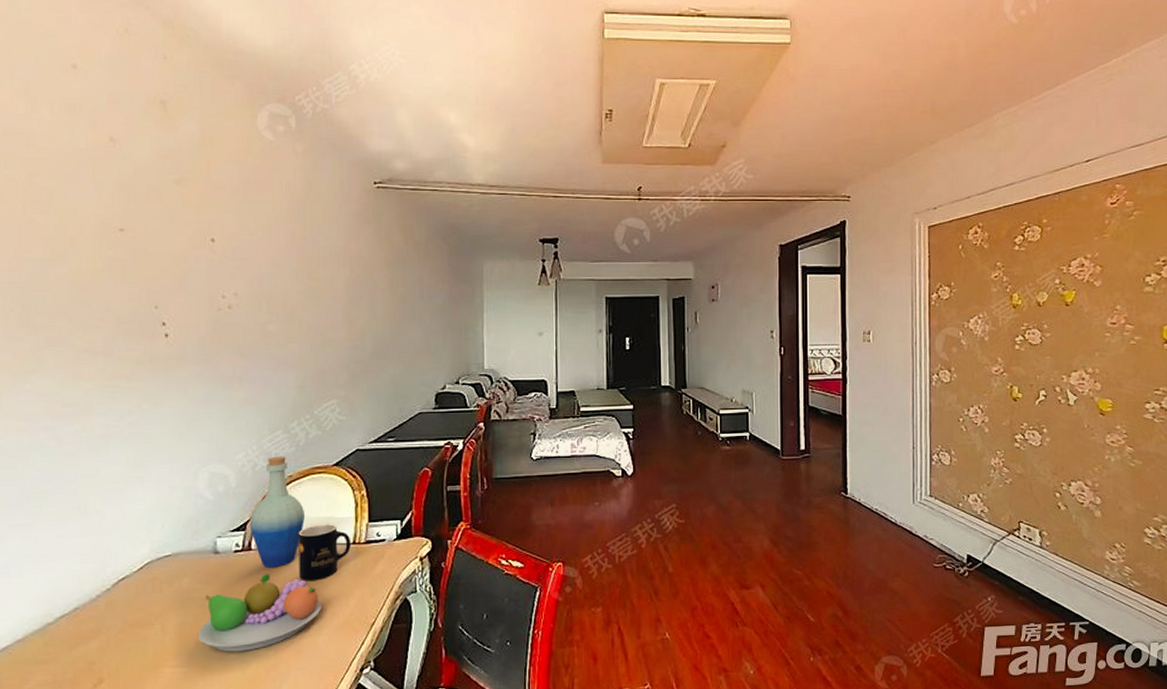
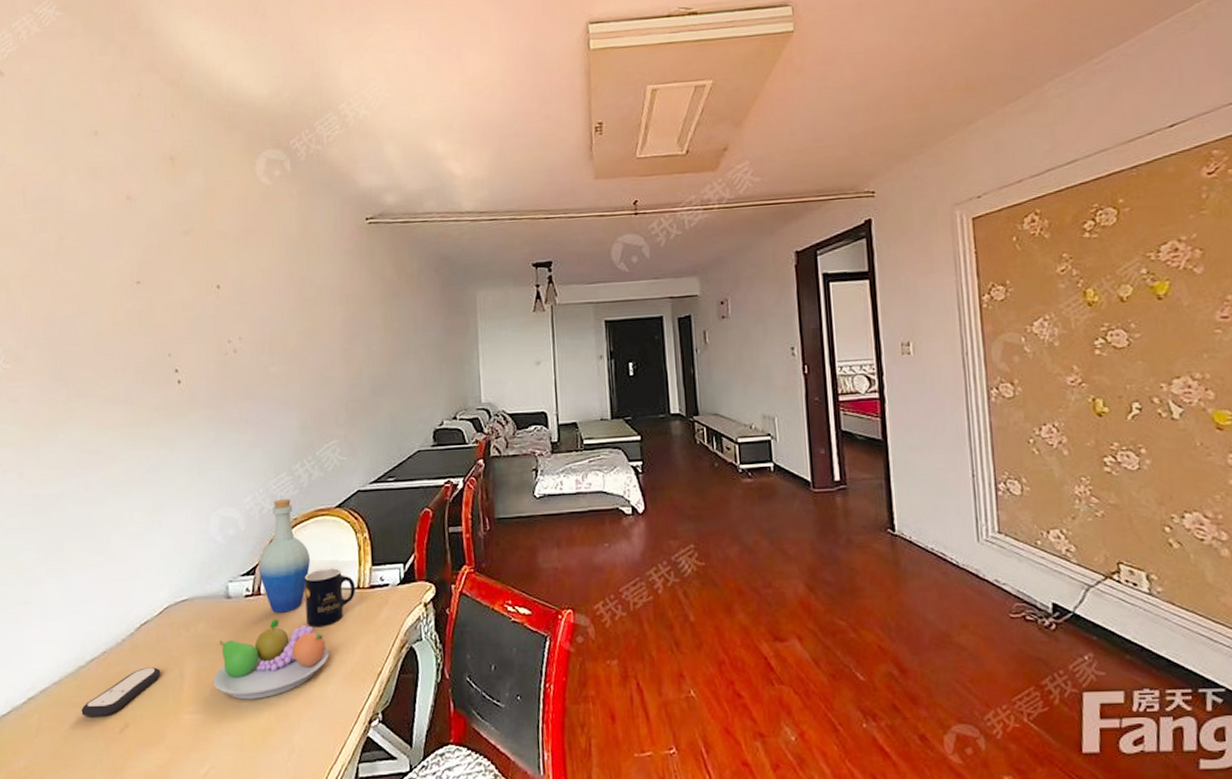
remote control: none [48,622,140,674] -> present [81,667,161,717]

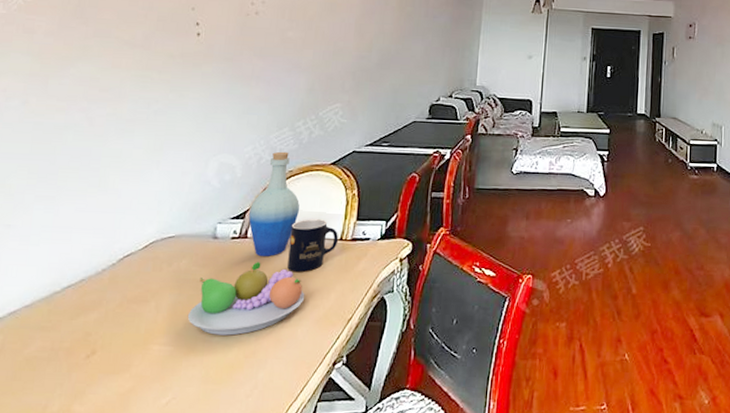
remote control: present [81,667,161,717] -> none [48,298,137,342]

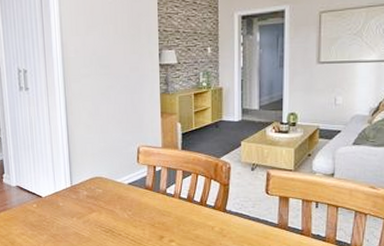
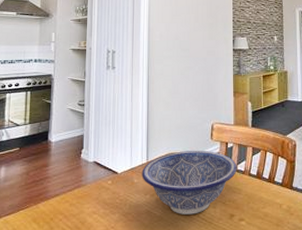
decorative bowl: none [66,175,166,236] -> present [142,151,237,214]

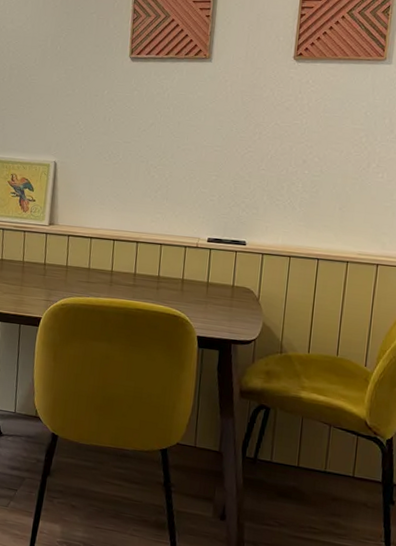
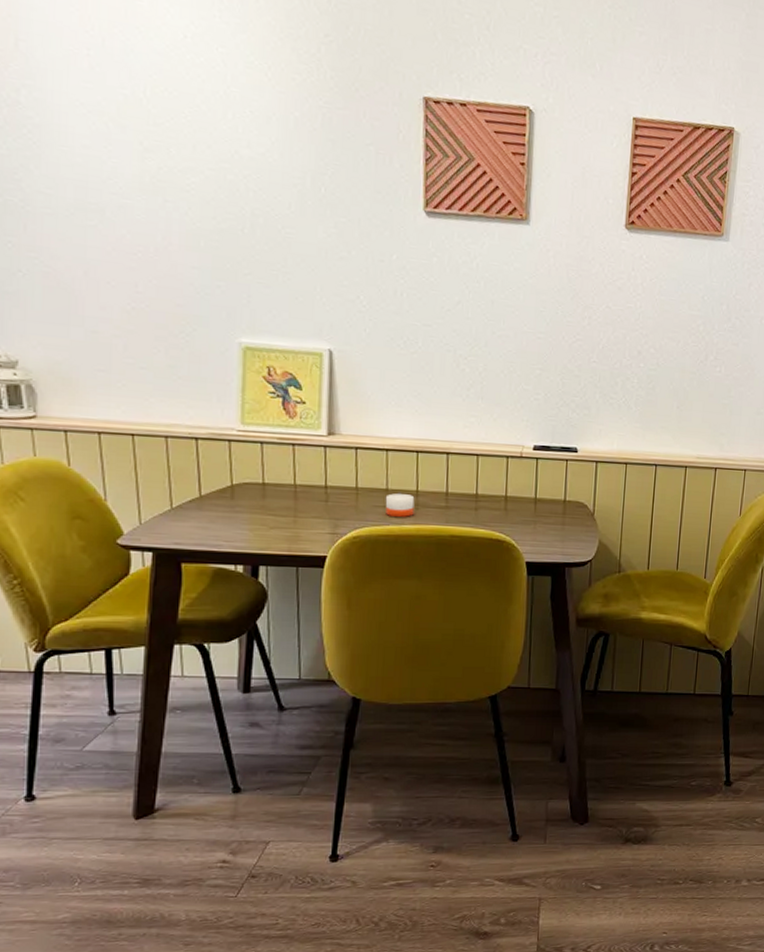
candle: none [87,271,110,292] -> present [385,492,415,518]

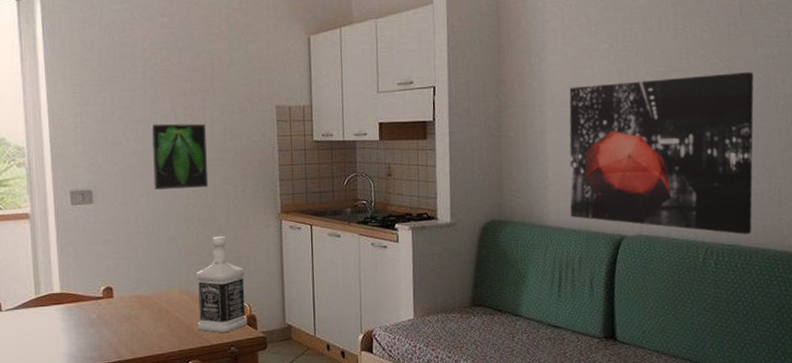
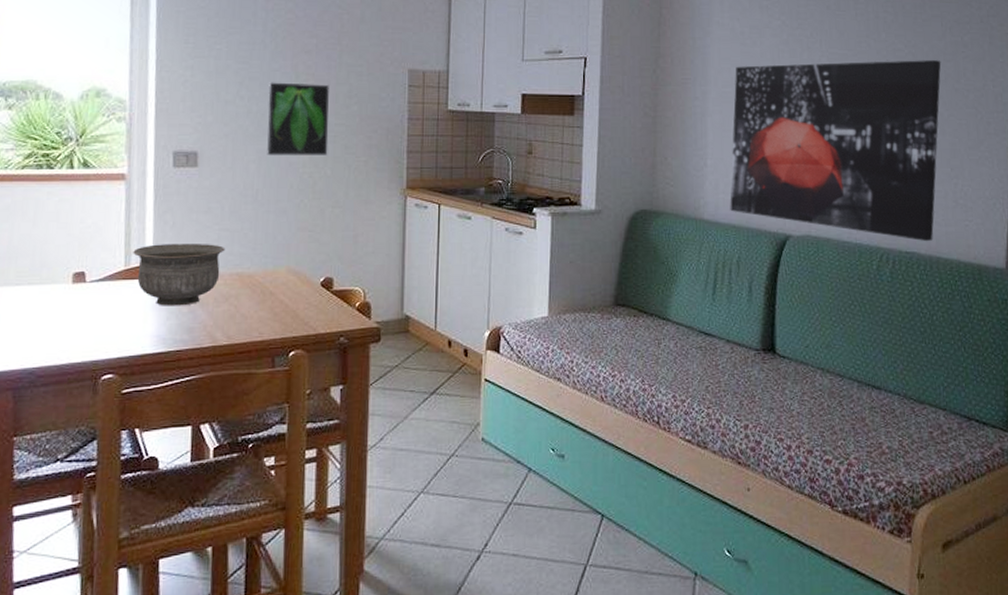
bowl: none [42,271,124,328] -> present [133,244,226,306]
bottle: present [195,235,247,333] -> none [304,210,362,321]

===

Written task:
Every entry is to be transcribed exactly, but the pictures are to be left out.

Completed task:
remote control: none [48,622,140,674] -> present [81,667,161,717]

remote control: present [81,667,161,717] -> none [48,298,137,342]

decorative bowl: none [66,175,166,236] -> present [142,151,237,214]

candle: none [87,271,110,292] -> present [385,492,415,518]

bowl: none [42,271,124,328] -> present [133,244,226,306]
bottle: present [195,235,247,333] -> none [304,210,362,321]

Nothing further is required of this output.